Some of the Play framework compiler tools can be used inside a running application, e.g. the routes compiler. Play application routes are relatively simple:

# Public landing page
GET         /                                     controllers.Application.index
# Automatically generated service self-documentation
GET         /docs                                 controllers.Application.availableRoutes
# ...

To generate documentation from the routes file, you can do so in an action of its own. Play routes compiler can be included by adding it to your project's Library Dependencies:

"com.typesafe.play" %% "routes-compiler" % "2.5.6"

Then in the controller, import the right features of the compiler:

import play.routes.compiler.{ Parameter, Route }

Parse the project's routes file:

private lazy val routesURI = environment.classLoader.getResource("routes").toURI
private lazy val parsedRoutes = play.routes.compiler.RoutesFileParser.parse(new File(routesURI))

With just that, parsedRoutes includes a list of route information, each with:

Every route is defined through a composition of simple case classes, the ones of interest being:

case class Route(verb: HttpVerb, path: PathPattern, call: HandlerCall, comments: List[Comment] = List())
case class HandlerCall(packageName: String, controller: String, instantiate: Boolean, method: String, parameters: Option[Seq[Parameter]])
case class Parameter(name: String, typeName: String, fixed: Option[String], default: Option[String])

It is easy to see how it can be used.

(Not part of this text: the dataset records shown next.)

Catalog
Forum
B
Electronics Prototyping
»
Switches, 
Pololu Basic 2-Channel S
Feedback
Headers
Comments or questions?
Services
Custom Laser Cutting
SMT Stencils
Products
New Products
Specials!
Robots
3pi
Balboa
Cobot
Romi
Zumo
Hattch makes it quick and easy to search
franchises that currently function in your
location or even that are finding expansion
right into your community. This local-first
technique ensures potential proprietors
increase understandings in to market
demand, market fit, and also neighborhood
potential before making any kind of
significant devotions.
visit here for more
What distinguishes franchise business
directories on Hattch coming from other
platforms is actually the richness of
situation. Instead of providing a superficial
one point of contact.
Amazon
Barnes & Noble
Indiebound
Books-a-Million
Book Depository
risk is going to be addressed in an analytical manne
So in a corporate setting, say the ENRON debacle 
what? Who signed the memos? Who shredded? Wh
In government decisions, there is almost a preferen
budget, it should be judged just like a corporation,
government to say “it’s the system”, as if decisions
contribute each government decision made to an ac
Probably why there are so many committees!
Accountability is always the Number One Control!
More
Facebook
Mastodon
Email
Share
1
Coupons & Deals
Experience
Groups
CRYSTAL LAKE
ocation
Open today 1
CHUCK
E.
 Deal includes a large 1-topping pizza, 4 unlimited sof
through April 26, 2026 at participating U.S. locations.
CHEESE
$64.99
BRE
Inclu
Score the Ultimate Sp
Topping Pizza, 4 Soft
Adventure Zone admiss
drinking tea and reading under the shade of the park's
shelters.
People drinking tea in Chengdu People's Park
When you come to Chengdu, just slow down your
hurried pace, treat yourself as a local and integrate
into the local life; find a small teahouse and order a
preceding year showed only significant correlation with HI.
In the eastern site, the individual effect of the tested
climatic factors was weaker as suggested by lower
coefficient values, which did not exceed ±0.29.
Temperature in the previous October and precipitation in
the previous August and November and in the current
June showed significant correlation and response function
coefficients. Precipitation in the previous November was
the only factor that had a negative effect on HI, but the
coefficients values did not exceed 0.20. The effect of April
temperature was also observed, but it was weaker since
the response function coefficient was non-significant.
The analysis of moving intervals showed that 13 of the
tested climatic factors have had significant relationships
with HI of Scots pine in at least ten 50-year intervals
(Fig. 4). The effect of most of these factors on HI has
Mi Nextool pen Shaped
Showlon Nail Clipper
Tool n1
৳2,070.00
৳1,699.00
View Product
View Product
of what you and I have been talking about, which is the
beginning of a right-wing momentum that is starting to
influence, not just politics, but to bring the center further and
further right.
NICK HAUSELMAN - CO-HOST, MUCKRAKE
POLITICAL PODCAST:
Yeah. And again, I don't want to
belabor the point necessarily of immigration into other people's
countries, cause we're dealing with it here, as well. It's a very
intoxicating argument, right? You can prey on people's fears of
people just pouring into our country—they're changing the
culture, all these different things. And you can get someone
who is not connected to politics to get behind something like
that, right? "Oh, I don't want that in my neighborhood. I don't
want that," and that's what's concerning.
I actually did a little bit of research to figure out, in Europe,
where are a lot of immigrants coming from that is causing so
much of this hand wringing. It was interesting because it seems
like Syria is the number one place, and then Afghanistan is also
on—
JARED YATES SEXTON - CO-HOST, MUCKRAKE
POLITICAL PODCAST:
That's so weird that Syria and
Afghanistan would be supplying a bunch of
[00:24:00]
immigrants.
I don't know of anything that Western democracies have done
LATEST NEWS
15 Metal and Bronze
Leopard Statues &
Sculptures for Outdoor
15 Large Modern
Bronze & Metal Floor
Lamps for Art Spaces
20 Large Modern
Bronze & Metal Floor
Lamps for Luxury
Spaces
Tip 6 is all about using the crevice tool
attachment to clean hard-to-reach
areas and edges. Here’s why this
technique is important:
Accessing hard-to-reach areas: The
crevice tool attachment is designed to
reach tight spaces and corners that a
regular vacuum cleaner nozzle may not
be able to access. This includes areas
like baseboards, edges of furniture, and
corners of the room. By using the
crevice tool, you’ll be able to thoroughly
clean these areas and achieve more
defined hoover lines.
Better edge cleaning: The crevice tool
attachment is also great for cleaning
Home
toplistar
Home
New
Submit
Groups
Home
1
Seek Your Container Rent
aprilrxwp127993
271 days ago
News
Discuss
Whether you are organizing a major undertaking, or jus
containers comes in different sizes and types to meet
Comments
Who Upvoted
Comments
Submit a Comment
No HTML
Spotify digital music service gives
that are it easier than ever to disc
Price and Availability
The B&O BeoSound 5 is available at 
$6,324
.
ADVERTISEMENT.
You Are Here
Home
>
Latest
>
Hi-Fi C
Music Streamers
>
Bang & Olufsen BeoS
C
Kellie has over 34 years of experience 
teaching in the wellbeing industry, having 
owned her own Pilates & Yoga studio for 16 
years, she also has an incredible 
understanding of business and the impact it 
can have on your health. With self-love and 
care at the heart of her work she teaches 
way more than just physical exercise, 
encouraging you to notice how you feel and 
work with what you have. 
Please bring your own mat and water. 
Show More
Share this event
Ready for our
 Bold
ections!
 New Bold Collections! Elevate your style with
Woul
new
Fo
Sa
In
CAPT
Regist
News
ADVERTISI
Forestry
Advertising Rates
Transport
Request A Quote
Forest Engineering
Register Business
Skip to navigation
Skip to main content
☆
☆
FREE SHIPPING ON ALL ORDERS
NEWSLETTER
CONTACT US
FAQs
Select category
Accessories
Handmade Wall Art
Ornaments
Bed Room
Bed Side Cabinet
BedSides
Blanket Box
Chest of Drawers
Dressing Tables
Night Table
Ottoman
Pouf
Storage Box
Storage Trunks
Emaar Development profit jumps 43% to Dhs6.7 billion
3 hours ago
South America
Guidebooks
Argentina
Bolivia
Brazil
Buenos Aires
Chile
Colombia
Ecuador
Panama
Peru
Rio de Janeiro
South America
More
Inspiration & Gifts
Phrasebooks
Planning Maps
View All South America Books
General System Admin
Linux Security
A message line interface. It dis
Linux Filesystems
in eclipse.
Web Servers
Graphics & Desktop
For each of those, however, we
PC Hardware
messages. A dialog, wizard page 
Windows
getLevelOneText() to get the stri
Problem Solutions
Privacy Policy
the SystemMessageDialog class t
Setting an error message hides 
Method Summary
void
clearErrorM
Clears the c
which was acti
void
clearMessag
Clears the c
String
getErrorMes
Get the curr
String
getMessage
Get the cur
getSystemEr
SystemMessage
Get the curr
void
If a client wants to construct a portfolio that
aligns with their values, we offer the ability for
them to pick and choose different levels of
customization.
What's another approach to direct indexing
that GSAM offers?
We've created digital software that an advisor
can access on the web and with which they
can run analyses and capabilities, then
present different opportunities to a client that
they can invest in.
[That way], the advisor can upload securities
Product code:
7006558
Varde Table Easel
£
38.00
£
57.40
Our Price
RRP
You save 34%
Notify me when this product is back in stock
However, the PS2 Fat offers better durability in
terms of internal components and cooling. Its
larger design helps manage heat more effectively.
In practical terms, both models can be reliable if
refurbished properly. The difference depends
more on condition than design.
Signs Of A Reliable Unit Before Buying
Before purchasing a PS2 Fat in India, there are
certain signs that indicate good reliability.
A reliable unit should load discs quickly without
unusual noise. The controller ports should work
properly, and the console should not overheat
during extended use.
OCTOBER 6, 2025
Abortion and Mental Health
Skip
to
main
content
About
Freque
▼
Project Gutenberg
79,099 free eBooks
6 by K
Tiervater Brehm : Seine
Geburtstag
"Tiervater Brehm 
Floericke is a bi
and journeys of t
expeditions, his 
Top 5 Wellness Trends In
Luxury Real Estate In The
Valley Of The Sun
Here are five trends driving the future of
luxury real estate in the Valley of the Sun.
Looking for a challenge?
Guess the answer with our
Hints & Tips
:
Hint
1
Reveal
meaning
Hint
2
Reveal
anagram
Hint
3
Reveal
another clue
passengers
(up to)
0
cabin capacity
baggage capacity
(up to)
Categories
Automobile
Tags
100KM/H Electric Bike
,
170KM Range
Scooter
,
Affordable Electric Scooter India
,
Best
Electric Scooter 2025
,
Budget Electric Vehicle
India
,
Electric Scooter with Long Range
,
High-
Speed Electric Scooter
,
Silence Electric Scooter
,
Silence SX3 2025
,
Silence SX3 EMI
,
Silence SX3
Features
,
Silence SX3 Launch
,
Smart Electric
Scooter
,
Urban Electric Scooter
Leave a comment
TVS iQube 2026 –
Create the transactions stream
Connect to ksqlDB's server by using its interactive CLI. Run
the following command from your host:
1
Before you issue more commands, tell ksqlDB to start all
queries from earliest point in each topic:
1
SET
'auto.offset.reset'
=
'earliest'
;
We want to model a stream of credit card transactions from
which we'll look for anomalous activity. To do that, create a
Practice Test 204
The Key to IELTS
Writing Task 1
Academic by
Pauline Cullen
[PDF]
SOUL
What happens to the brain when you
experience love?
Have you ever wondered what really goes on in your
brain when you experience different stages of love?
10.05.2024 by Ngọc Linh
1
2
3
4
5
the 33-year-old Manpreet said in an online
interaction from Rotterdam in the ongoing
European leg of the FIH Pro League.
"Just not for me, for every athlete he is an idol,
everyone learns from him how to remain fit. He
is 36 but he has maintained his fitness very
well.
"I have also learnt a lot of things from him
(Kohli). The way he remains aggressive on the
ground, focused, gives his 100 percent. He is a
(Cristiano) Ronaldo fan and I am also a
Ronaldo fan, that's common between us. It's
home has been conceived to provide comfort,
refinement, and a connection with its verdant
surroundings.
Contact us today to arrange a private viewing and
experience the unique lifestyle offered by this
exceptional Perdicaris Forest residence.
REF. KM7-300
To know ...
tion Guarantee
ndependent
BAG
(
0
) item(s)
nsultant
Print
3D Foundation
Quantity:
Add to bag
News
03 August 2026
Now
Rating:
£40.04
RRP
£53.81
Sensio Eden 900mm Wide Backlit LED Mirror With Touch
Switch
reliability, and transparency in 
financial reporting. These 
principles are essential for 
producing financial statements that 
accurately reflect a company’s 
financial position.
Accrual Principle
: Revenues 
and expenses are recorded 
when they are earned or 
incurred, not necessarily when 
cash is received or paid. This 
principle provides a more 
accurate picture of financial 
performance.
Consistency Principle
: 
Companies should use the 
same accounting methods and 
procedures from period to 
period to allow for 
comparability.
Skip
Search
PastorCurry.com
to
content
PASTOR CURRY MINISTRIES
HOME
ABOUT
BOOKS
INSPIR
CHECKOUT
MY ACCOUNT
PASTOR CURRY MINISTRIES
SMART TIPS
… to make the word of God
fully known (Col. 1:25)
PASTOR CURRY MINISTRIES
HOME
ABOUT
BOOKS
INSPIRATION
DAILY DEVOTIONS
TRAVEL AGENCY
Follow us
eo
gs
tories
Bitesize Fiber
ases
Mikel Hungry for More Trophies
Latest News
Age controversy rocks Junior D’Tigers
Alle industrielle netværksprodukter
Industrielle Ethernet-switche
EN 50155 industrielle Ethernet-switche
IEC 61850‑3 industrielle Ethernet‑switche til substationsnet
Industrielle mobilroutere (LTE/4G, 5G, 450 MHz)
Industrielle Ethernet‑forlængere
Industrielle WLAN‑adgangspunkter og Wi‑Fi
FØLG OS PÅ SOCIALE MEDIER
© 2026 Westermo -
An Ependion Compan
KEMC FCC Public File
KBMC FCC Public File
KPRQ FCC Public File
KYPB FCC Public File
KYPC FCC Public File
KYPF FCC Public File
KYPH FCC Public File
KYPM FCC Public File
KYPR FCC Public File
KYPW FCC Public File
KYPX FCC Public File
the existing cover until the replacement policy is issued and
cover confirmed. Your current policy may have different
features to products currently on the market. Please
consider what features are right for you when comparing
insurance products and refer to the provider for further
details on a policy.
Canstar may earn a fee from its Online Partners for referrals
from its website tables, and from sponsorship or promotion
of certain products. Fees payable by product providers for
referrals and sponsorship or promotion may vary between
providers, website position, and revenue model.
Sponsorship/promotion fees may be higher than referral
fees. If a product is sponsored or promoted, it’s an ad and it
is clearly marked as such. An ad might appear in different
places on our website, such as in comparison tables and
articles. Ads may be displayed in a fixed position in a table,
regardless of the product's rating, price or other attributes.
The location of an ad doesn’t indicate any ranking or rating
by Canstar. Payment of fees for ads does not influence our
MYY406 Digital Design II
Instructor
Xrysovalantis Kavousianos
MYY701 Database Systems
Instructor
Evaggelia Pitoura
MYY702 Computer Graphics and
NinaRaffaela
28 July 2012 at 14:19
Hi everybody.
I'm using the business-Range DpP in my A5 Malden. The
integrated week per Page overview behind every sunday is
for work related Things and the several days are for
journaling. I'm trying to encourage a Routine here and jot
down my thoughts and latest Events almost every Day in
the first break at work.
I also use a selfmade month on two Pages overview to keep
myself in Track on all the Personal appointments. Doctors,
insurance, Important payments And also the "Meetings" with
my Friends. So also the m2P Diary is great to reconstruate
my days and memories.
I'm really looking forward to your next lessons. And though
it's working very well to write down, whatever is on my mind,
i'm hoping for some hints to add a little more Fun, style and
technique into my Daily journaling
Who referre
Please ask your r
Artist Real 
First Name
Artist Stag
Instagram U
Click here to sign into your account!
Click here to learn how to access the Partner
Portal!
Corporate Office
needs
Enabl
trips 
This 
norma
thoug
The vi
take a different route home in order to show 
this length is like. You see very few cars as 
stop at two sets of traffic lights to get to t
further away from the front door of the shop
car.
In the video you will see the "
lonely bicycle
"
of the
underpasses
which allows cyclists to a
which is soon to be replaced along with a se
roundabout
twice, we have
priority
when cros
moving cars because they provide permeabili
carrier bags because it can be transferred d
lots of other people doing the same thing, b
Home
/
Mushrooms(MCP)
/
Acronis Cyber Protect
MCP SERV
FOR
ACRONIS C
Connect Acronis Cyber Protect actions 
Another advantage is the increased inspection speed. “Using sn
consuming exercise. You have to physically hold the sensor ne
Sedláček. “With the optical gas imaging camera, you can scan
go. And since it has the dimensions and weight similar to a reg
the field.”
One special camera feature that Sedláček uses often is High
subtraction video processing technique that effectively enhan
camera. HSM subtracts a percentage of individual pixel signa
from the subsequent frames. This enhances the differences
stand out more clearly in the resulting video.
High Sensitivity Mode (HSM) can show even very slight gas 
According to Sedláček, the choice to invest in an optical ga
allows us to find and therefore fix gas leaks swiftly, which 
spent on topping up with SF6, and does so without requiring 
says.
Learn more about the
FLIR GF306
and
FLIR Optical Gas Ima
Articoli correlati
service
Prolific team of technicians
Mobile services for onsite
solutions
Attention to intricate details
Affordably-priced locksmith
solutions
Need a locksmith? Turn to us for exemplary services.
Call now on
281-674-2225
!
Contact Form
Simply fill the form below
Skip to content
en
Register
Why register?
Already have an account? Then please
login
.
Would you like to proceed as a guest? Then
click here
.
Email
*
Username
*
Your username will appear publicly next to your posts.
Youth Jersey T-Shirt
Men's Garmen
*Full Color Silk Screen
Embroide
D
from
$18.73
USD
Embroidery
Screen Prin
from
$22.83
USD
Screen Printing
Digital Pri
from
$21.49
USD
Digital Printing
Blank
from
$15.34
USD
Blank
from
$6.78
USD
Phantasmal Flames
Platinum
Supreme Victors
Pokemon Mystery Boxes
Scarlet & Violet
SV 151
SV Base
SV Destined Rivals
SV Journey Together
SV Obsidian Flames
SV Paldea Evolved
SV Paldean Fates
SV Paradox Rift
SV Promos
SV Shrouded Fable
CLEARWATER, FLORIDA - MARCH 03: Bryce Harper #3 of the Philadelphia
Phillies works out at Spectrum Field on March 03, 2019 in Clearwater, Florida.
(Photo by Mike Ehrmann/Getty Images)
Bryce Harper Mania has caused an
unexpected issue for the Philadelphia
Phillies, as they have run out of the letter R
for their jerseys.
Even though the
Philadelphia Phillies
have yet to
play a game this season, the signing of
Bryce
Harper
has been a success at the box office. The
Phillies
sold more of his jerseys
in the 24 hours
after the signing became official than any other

We have simplified the model:

case class RouteDocumentationRow(method: String, path: String, explanation: Seq[String], parameters: Option[Seq[Parameter]])

private lazy val routeDocs = parsedRoutes match {
    case Left(errors) =>
      logger.error(s"Error parsing routes: $errors")
      Seq()
    case Right(rules) =>
      rules collect {
        case r: Route =>
          RouteDocumentationRow(r.verb.toString(), r.path.toString(),
            r.comments.map(_.comment).map(_.trim).filter(_.nonEmpty),
            r.call.parameters)

      }
  }

Feeding into a simple HTML template:

<ul>
    @docs.map { route =>
        <li>
            <strong>@route.method</strong>
            /@route.path
            <ul>
                @route.explanation.map { explanation =>
                    <li>@explanation</li>
                }
                @route.parameters.map { parameters =>
                    <li>Parameters:</li>
                    <ul>
                        @parameters.map { param =>
                            <li>@param.name - @param.typeName.replace("java.util.", "")
                                @param.default.map { defaultValue =>
                                Default = @defaultValue
                                }
                            </li>
                        }
                    </ul>
                }
            </ul>
        </li>
    }
</ul>

By no means this is a substitute for proper documentation, but then there aren't really any adequate tools and this serves our purposes nicely to always have a live, running service publish its own basic documentation.

Finally - an example where we used it, the DEX (Data Exchange) API reference.